The pace was fast and furious – just the way I like it.

The facilities were at the College of Education at Willard Hall at OSU.  Now, I had not been back to Willard Hall in . . .  well, a long time.  I had not seen it since it was renovated to become the home for OSU’s College of Education and I must say – as far as beauty and professional presentation this facility tops any other college of education in the region.  The renowned OSU gardens on one side, Theta Pond on another, and Whitehurst Hall on the third gives it the perfect setting.  Add to that the renovation was able to retain the colonial architecture both inside and out, while totally changing the interior with no hint of it ever having been a dorm – except the refurbed living and dining areas.  Very nice, and reminds us teachers of another meaning of the word “class”.

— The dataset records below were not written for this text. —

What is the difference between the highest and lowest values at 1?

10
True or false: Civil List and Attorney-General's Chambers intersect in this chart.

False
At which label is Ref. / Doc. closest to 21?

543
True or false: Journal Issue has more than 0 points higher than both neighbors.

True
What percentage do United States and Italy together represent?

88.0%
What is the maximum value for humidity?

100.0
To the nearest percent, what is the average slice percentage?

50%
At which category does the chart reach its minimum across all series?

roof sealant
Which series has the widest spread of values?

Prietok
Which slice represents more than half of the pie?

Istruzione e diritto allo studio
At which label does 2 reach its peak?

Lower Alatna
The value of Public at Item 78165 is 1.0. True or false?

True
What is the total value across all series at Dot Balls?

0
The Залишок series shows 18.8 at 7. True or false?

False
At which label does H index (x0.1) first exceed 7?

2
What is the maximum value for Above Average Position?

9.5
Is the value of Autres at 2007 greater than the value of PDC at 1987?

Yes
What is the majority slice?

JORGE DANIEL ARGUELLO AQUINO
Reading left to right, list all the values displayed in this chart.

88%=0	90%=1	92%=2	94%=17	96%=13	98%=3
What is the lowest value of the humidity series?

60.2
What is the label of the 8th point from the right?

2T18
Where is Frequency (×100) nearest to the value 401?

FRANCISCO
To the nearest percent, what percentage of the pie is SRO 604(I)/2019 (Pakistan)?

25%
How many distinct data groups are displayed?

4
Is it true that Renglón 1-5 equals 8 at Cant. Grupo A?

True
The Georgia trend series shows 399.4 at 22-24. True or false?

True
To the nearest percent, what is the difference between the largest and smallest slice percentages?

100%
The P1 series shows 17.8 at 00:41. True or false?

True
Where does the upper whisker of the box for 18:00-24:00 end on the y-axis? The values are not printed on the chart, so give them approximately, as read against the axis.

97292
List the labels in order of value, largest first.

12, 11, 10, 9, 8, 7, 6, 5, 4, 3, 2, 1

The presenters were top-notch, from Dr. Lowery of Berkley who kept us on the edge of our seats to the Delta/Foss people who kept us laughing.  I think everyone got lots of great ideas for teaching science and math to our students in the fall.  I loved how all grade levels were well-represented, from K on up.

It’s always great to see old friends and acquaintances while at the same time meeting new people who are leaders in their field, top teachers, and excited young college students.   I hope they will do it again so that you can attend.

Ghost Towns in Oklahoma

We will bring the history lesson (and posts) to an end today – what better place than ghost towns.   Here is a list of nearly 100 in Oklahoma!  Surely there is one near you.  These all have links and many of them have comments and images.  You can add to the list and you can add your images.   Sounds to me like a great place to begin (or end) a research project.   So here’s the link, and tomorrow we’ll get back to science in the GSO – the Great State of Oklahoma.

http://www.ghosttowns.com/states/ok/ok.html

Welcome Visitor !!

As you can tell, I am still experimenting with setting up this blog.

Please come back soon and watch it develop!

This site is, and had been, primarily a resource for teaching science (especially elementary and homeschool science) in Oklahoma and Texas.